Quem Foi João José Bigarella?
Agora, se você ainda não conhece a história de vida desse homem, vale a pena dar uma olhada. João José Bigarella nasceu em Curitiba, no dia 23 de setembro de 1923. Inicialmente, sua paixão parecia ser outra: a Química. Ele chegou a iniciar seus estudos nessa área, mas, como tantas pessoas ao longo da vida, ele se deparou com algo que despertou ainda mais sua curiosidade e paixão: a Geologia.
Ele se formou em Engenharia Química pela Universidade Federal do Paraná (UFPR) e depois se tornou professor catedrático de Mineralogia e Geologia Econômica. Só que ele nunca se limitou ao papel de acadêmico. O curioso sobre Bigarella é que ele sempre buscava ir além. Ele se envolvia em expedições, realizava pesquisas intercontinentais e fazia questão de divulgar seus achados.
Um dos trabalhos mais impressionantes de Bigarella foi sua comprovação de que as rochas da Bacia Sedimentar do Paraná tinham a mesma composição geológica que as rochas encontradas no continente africano. Isso pode parecer algo trivial hoje, mas, na época, ajudou a fortalecer a teoria de que esses continentes já estiveram unidos, formando o supercontinente Gondwana.
A Relação Entre Ciência e Meio Ambiente
Algo que sempre me fascinou sobre Bigarella é como ele nunca enxergou a ciência de forma isolada. Ele sempre buscava conectar suas descobertas ao mundo real e à vida das pessoas.
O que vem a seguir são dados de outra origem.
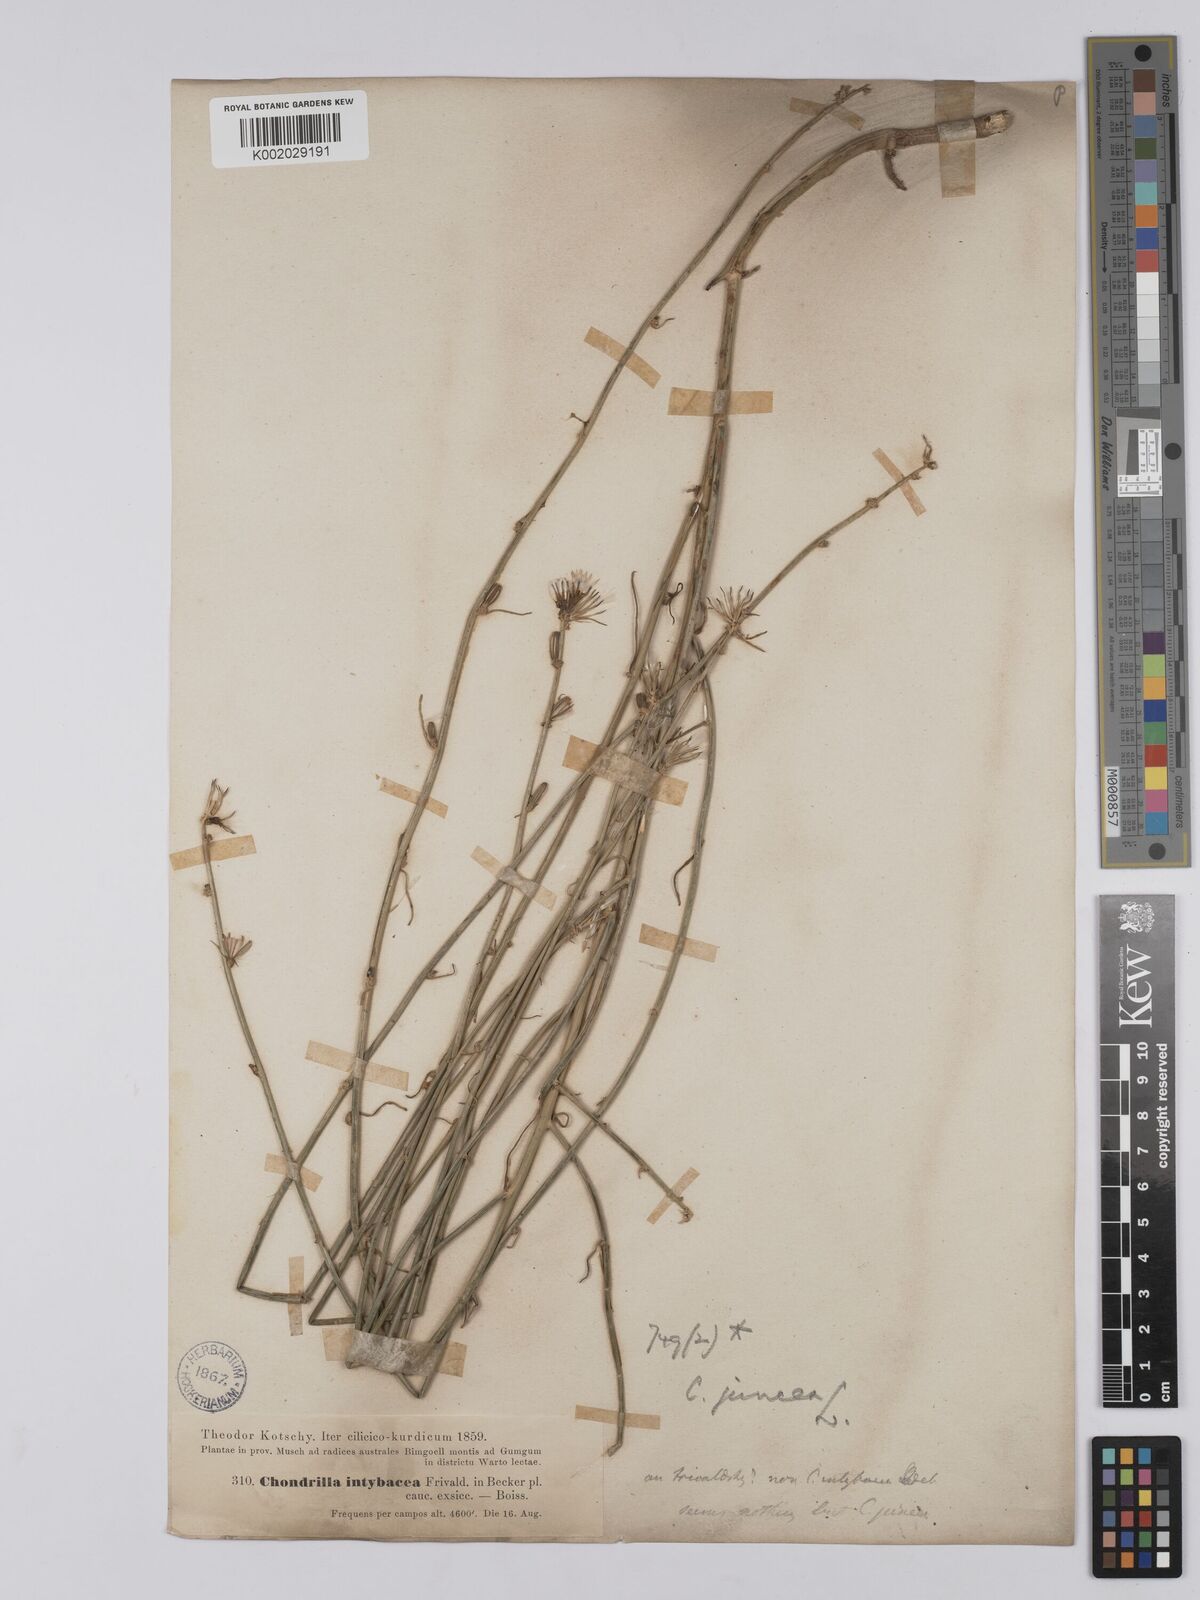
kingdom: Plantae
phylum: Tracheophyta
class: Magnoliopsida
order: Asterales
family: Asteraceae
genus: Chondrilla
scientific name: Chondrilla juncea
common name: Skeleton weed
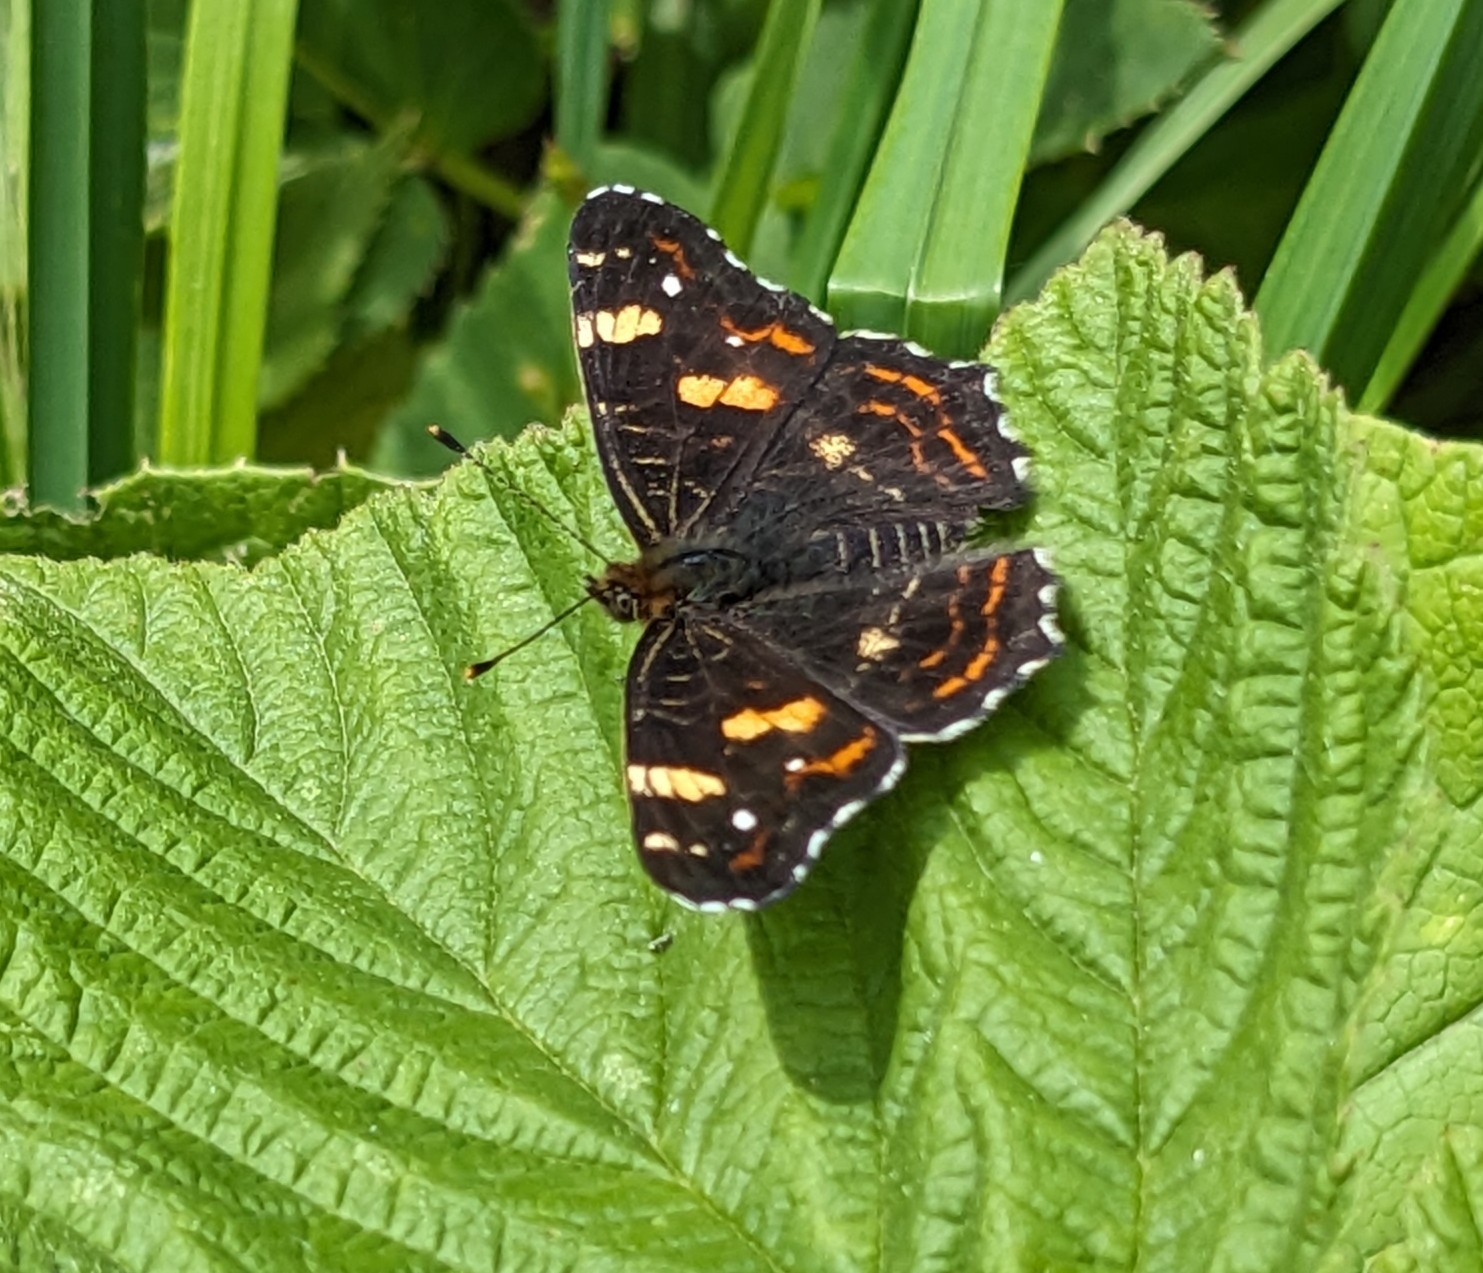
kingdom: Animalia
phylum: Arthropoda
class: Insecta
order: Lepidoptera
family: Nymphalidae
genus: Araschnia
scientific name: Araschnia levana
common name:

Seu interesse pela conservação do meio ambiente não era algo “moderno” ou “da moda”. Muito antes do termo “sustentabilidade” se tornar um tema amplamente discutido, Bigarella já defendia um modelo de desenvolvimento que levasse em conta o impacto ambiental. Ele foi um dos primeiros a falar sobre isso, algo que, na minha opinião, torna sua trajetória ainda mais impressionante.
Entre suas ações concretas, destaco a fundação da ADEA (Associação de Defesa e Educação Ambiental) e a FunaBi (Fundação João José Bigarella). Ambas nasceram da necessidade que ele enxergava de conscientizar as pessoas sobre a importância de preservar o meio ambiente. E quando falamos de Bigarella, não estamos falando apenas de um teórico, mas de alguém que colocou a mão na massa, que participou ativamente de movimentos e projetos que ajudaram a transformar a maneira como enxergamos o meio ambiente no Brasil.
O Que Podemos Aprender Com Bigarella?
Se eu tivesse que resumir o legado de João José Bigarella, diria que ele nos ensina três lições fundamentais:
- Ciência e responsabilidade ambiental andam juntas: Não podemos desassociar o desenvolvimento científico do cuidado com o planeta. Bigarella nos mostra que é possível avançar sem destruir.
- Ação local, impacto global: Suas ações em prol do meio ambiente no Paraná ressoam até hoje em várias partes do Brasil e do mundo. Ele foi um exemplo de como ações em nível local podem ter repercussões muito além das fronteiras.
- Educação é a chave para a mudança: Bigarella era, acima de tudo, um educador. Seu legado como professor e mentor de jovens cientistas é imenso, e sua obra ainda hoje é utilizada como referência em estudos geológicos e ambientais.
Uma Reflexão Final
Quando penso em Bigarella, não consigo deixar de refletir sobre o quanto o mundo mudou desde que ele iniciou sua jornada. A consciência ambiental que hoje é amplamente discutida teve seu alicerce lançado por pessoas como ele. Se você parar para pensar, não é exagero dizer que boa parte das políticas ambientais e dos avanços científicos nessa área no Brasil foram influenciados por seu trabalho.
Bigarella não era apenas um cientista. Ele era um visionário, alguém que enxergava além do seu tempo e que sabia que as escolhas que fazemos hoje determinam o futuro do planeta.
Portanto, o lançamento do quarto volume de sua obra no próximo dia 23 de setembro não é apenas um evento literário ou acadêmico. É uma oportunidade de todos nós, como sociedade, reconhecermos o trabalho de um homem que tanto fez para preservar e entender o mundo em que vivemos.